((

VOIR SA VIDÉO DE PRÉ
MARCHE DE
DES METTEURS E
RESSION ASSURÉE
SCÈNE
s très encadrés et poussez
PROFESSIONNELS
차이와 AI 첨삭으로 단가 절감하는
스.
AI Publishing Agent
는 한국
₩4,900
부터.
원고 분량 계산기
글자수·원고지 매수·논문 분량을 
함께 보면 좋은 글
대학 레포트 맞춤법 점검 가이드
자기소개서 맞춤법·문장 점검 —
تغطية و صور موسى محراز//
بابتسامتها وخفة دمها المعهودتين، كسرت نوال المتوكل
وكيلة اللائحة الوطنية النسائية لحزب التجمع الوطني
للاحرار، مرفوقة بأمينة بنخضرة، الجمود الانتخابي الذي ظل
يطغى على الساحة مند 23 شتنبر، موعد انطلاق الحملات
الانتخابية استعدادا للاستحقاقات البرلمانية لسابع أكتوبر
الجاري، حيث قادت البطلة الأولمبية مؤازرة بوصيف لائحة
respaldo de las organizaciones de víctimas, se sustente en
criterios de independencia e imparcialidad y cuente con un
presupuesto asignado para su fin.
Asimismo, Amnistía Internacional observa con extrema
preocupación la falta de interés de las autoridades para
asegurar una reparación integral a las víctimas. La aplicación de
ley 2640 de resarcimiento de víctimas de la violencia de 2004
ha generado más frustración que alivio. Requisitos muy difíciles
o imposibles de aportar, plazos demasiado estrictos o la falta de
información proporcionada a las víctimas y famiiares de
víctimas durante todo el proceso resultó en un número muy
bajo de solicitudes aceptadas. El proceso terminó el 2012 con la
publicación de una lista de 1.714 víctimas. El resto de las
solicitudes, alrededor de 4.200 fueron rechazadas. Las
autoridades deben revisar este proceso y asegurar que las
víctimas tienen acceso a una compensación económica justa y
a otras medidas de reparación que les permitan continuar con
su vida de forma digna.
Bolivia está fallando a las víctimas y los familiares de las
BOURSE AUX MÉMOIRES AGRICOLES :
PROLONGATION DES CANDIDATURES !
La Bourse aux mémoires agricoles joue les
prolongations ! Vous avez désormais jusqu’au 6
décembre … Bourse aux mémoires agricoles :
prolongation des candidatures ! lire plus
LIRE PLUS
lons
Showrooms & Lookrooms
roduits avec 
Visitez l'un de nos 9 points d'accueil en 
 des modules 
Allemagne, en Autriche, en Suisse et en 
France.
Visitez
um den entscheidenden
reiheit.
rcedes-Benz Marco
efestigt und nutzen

))

* Instructions for the task:
Render the text of all the records as a single JSON list of strings, one string per line, leaving out any blank lines.

* Answer to this task:
[
  "VOIR SA VIDÉO DE PRÉ",
  "MARCHE DE",
  "DES METTEURS E",
  "RESSION ASSURÉE",
  "SCÈNE",
  "s très encadrés et poussez",
  "PROFESSIONNELS",
  "차이와 AI 첨삭으로 단가 절감하는",
  "스.",
  "AI Publishing Agent",
  "는 한국",
  "₩4,900",
  "부터.",
  "원고 분량 계산기",
  "글자수·원고지 매수·논문 분량을 ",
  "함께 보면 좋은 글",
  "대학 레포트 맞춤법 점검 가이드",
  "자기소개서 맞춤법·문장 점검 —",
  "تغطية و صور موسى محراز//",
  "بابتسامتها وخفة دمها المعهودتين، كسرت نوال المتوكل",
  "وكيلة اللائحة الوطنية النسائية لحزب التجمع الوطني",
  "للاحرار، مرفوقة بأمينة بنخضرة، الجمود الانتخابي الذي ظل",
  "يطغى على الساحة مند 23 شتنبر، موعد انطلاق الحملات",
  "الانتخابية استعدادا للاستحقاقات البرلمانية لسابع أكتوبر",
  "الجاري، حيث قادت البطلة الأولمبية مؤازرة بوصيف لائحة",
  "respaldo de las organizaciones de víctimas, se sustente en",
  "criterios de independencia e imparcialidad y cuente con un",
  "presupuesto asignado para su fin.",
  "Asimismo, Amnistía Internacional observa con extrema",
  "preocupación la falta de interés de las autoridades para",
  "asegurar una reparación integral a las víctimas. La aplicación de",
  "ley 2640 de resarcimiento de víctimas de la violencia de 2004",
  "ha generado más frustración que alivio. Requisitos muy difíciles",
  "o imposibles de aportar, plazos demasiado estrictos o la falta de",
  "información proporcionada a las víctimas y famiiares de",
  "víctimas durante todo el proceso resultó en un número muy",
  "bajo de solicitudes aceptadas. El proceso terminó el 2012 con la",
  "publicación de una lista de 1.714 víctimas. El resto de las",
  "solicitudes, alrededor de 4.200 fueron rechazadas. Las",
  "autoridades deben revisar este proceso y asegurar que las",
  "víctimas tienen acceso a una compensación económica justa y",
  "a otras medidas de reparación que les permitan continuar con",
  "su vida de forma digna.",
  "Bolivia está fallando a las víctimas y los familiares de las",
  "BOURSE AUX MÉMOIRES AGRICOLES :",
  "PROLONGATION DES CANDIDATURES !",
  "La Bourse aux mémoires agricoles joue les",
  "prolongations ! Vous avez désormais jusqu’au 6",
  "décembre … Bourse aux mémoires agricoles :",
  "prolongation des candidatures ! lire plus",
  "LIRE PLUS",
  "lons",
  "Showrooms & Lookrooms",
  "roduits avec ",
  "Visitez l'un de nos 9 points d'accueil en ",
  " des modules ",
  "Allemagne, en Autriche, en Suisse et en ",
  "France.",
  "Visitez",
  "um den entscheidenden",
  "reiheit.",
  "rcedes-Benz Marco",
  "efestigt und nutzen"
]